今田夢菜PassCodeはわりと黒い感情が混ざった曲が多いんですが、「ATLAS」は目の前がクリアな感じ。視界にゴチャゴチャしたものがなくて、スッと前を見ているという感じがしています。
南菜生「叫んで、叫んで」や「証明してくまで」という歌詞って、いつも私がライブのMCで言っている言葉。ただ、いつもは苦しい場面で言うことが多いんです。声が枯れるまで叫んでも届かないことがあるけど、届くまで叫び続けます、というような。でも今回、こういう明るいメロディにこの言葉が乗ったことがとてもうれしくて。今後のライブのあり方も、この曲によってポジティブに変わるような気がします。

──青空の下で撮影された爽やかなミュージックビデオも、これまでのPassCodeにない世界観です。
高嶋楓広い牧場みたいなところで撮影したんですが、パッと後ろを見たら牛の大群が歩いていたんですよ(笑)。映り込んでしまうから撮影を止めたりしたんですが、それもおもしろくて笑ってしまって。

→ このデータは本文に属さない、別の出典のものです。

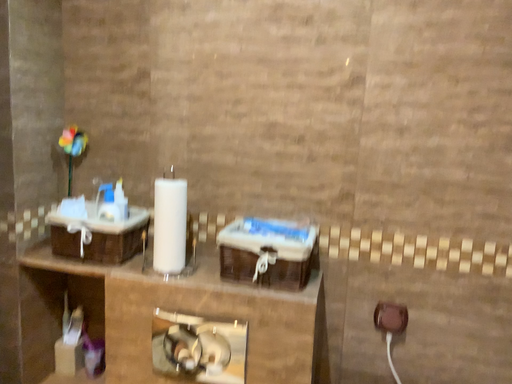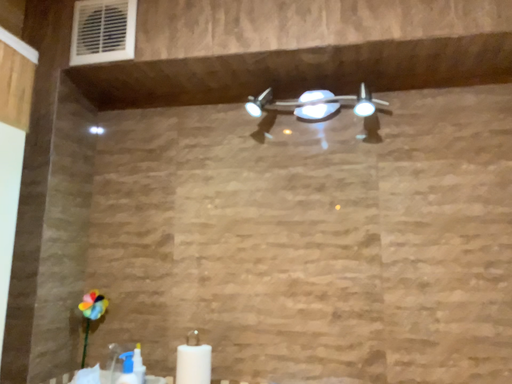
Question: Which way did the camera rotate in the video?

Choices:
 (A) rotated downward
 (B) rotated upward

Answer: (B)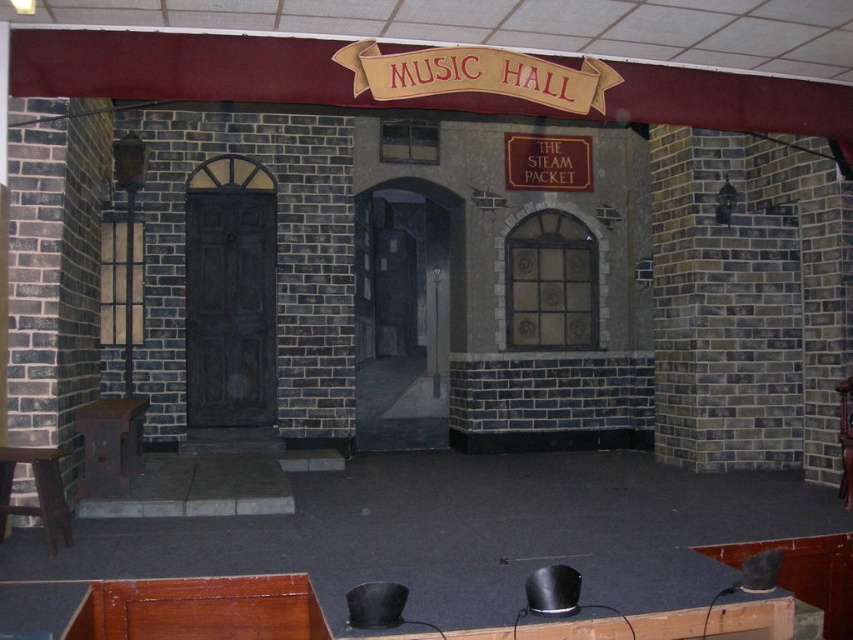
Does smooth wooden floor at center have a greater width compared to rustic wood stool at lower left?

Yes, smooth wooden floor at center is wider than rustic wood stool at lower left.

Between smooth wooden floor at center and rustic wood stool at lower left, which one has more height?

With more height is rustic wood stool at lower left.

The height and width of the screenshot is (640, 853). What are the coordinates of `smooth wooden floor at center` in the screenshot? It's located at (465, 532).

Is point (86, 484) in front of point (849, 451)?

Yes, it is in front of point (849, 451).

What do you see at coordinates (109, 444) in the screenshot? I see `rustic wood stool at lower left` at bounding box center [109, 444].

You are a GUI agent. You are given a task and a screenshot of the screen. Output one action in this format:
    pyautogui.click(x=<x>, y=<y>)
    Task: Click on the rustic wood stool at lower left
    
    Given the screenshot: What is the action you would take?
    pyautogui.click(x=109, y=444)

Can you confirm if smooth wooden floor at center is positioned to the left of wooden stool at center?

Indeed, smooth wooden floor at center is positioned on the left side of wooden stool at center.

Can you confirm if smooth wooden floor at center is positioned below wooden stool at center?

Correct, smooth wooden floor at center is located below wooden stool at center.

Who is more forward, (28, 538) or (842, 488)?

Point (28, 538) is more forward.

Locate an element on the screen. smooth wooden floor at center is located at coordinates (465, 532).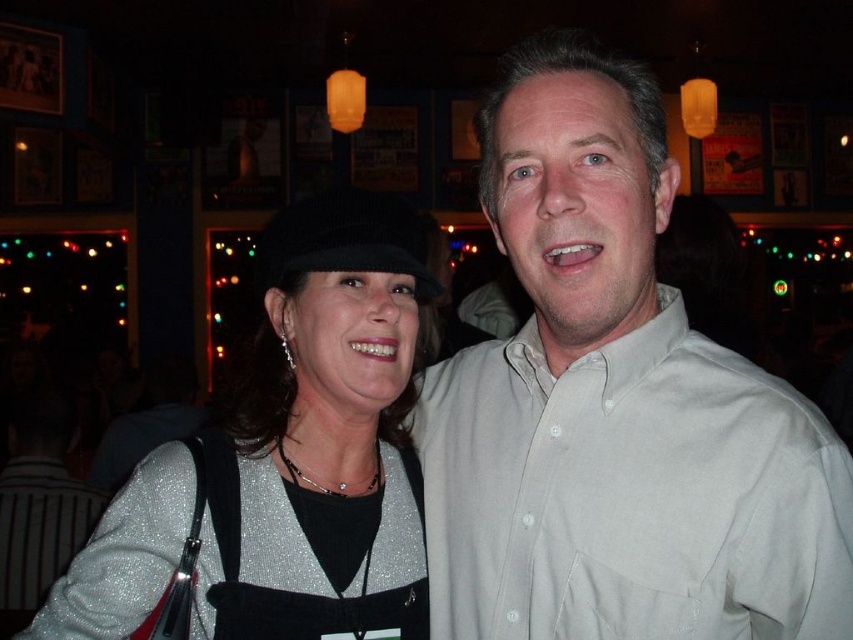
You are at a party and want to take a photo of both the light gray cotton shirt at center and the smooth beige shirt at center. Since you can only focus on one shirt at a time, which one should you focus on first to ensure the other is still in the frame?

You should focus on the smooth beige shirt at center first because the light gray cotton shirt at center is to the right of it, so adjusting the camera to include both would require framing from the leftmost point of the smooth beige shirt at center to the rightmost point of the light gray cotton shirt at center.

You are a photographer at the event and want to take a closeup shot of both the glittery fabric apron at center and the satin silver necklace at center. Since your camera can only focus on one object at a time, which object should you choose to ensure the entire object fits in the frame?

The satin silver necklace at center should be chosen because its smaller size compared to the glittery fabric apron at center ensures it will fit entirely within the camera frame.

You are a photographer at a party and need to capture a closeup shot of both the light gray cotton shirt at center and the smooth beige shirt at center. Your camera has a maximum focus range of 7 inches. Can you photograph both shirts in the same frame without moving the subjects?

The light gray cotton shirt at center is 6.91 inches away from the smooth beige shirt at center. Since the distance between them is within the camera maximum focus range of 7 inches, you can photograph both shirts in the same frame without moving the subjects.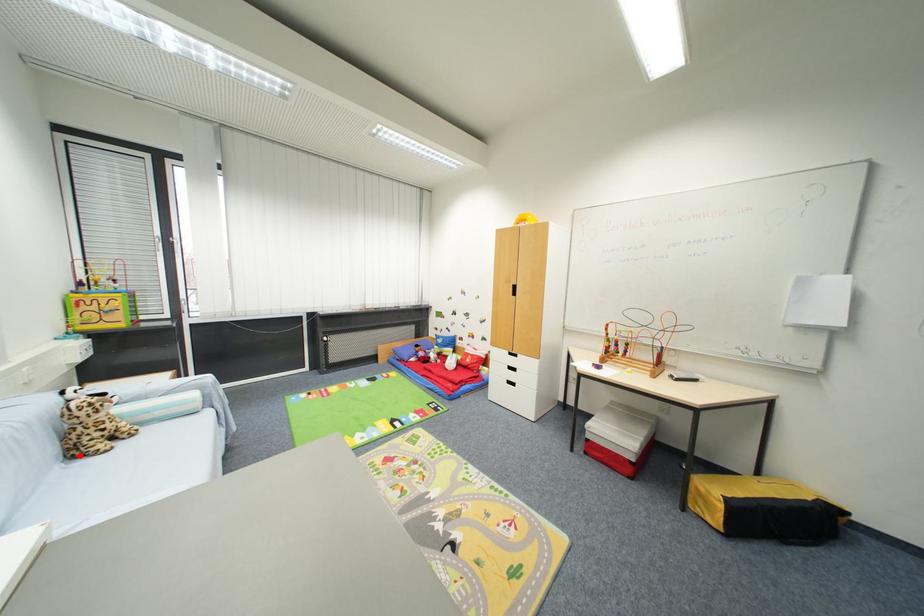
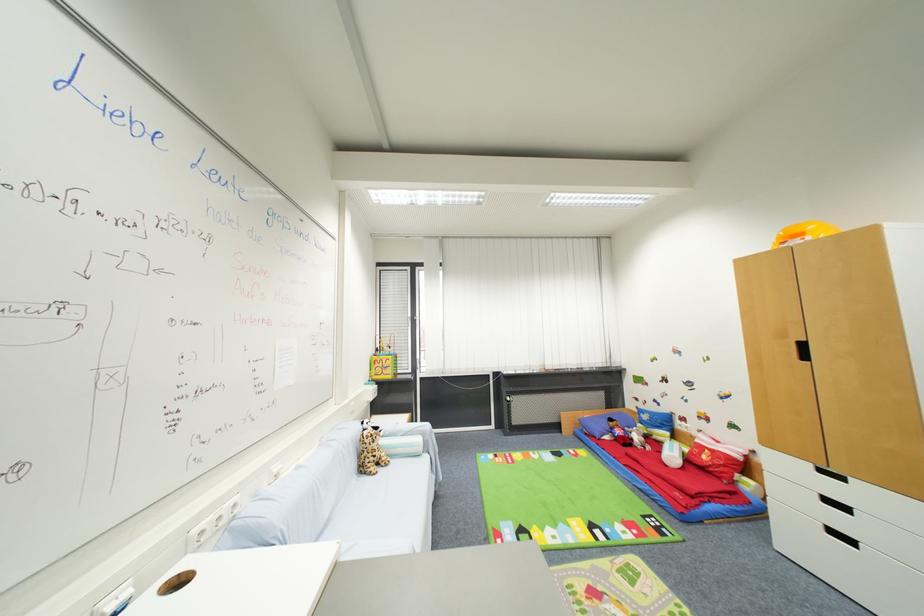
Locate, in the second image, the point that corresponds to the highlighted location in the first image.

(367, 472)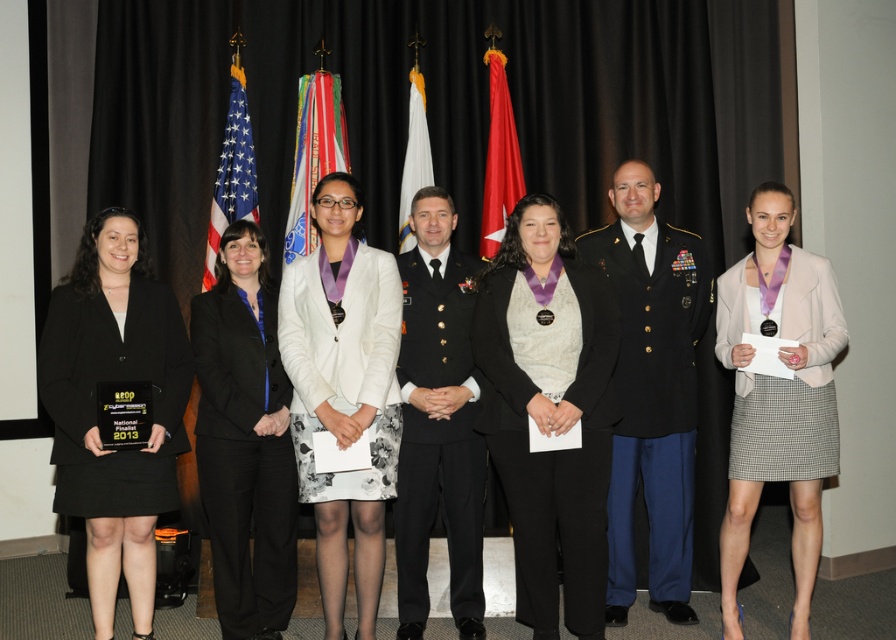
Question: Is silky fabric flag at center thinner than red fabric flag at center?

Choices:
 (A) no
 (B) yes

Answer: (A)

Question: Considering the real-world distances, which object is closest to the black wool suit at center?

Choices:
 (A) shiny black uniform at center
 (B) light beige wool jacket at center

Answer: (A)

Question: Is dark blue military uniform at center bigger than shiny black uniform at center?

Choices:
 (A) yes
 (B) no

Answer: (A)

Question: Estimate the real-world distances between objects in this image. Which object is closer to the dark blue military uniform at center?

Choices:
 (A) silky fabric flag at center
 (B) white fabric flag at center
 (C) white satin blazer at center

Answer: (C)

Question: Which point is farther to the camera?

Choices:
 (A) shiny black uniform at center
 (B) red fabric flag at center
 (C) light beige wool jacket at center
 (D) white satin blazer at center

Answer: (B)

Question: Is light beige wool jacket at center wider than shiny black uniform at center?

Choices:
 (A) no
 (B) yes

Answer: (B)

メンバーの素の笑顔が収められたMVという意味でも、PassCodeとしてはレアだと思います。
南菜生昔からのファンの方にはどんなふうに捉えられるか、たしかに不安もあります。もっと激しいのが聴きたいとか、生温いことやってんなよと思う方もいるかもしれない。だけど、ずっと応援してきてくれた方なら、PassCodeが広がっていくことはきっと喜んでくれると思うし、もっともっと遠くへも届くように、そのきっかけの曲になればと思っています。
──ところで先ほどみなさんもおっしゃったように、ラウドというジャンルはニッチかもしれませんが、世界中にファンがいます。そしてPassCodeも海外からの評価が高い。
南菜生意外な国のランキングで上位にランクインして、びっくりすることも多いんです。2ndシングルくらいからずっと、ホンジュラスで1位や2位とか。とくにその国に対してアプローチをしていたわけでもないですし、ヨーロッパやアメリカならわかるんだけど、なんでだろう?

──リスナーに国境がないのは、ストリーミング時代ならではの現象ですね。
南菜生最初はそういう感じで、なぜかランクインしてることが多かったんですが、海外にも聴いてくださる方がいる以上は、いい加減なことはできないし、好きになってもらいたい。今回のシングルのカップリング「GOLDEN FIRE」も全編英語詞なんですが、ネイティブの先生に発音を指導してもらっています。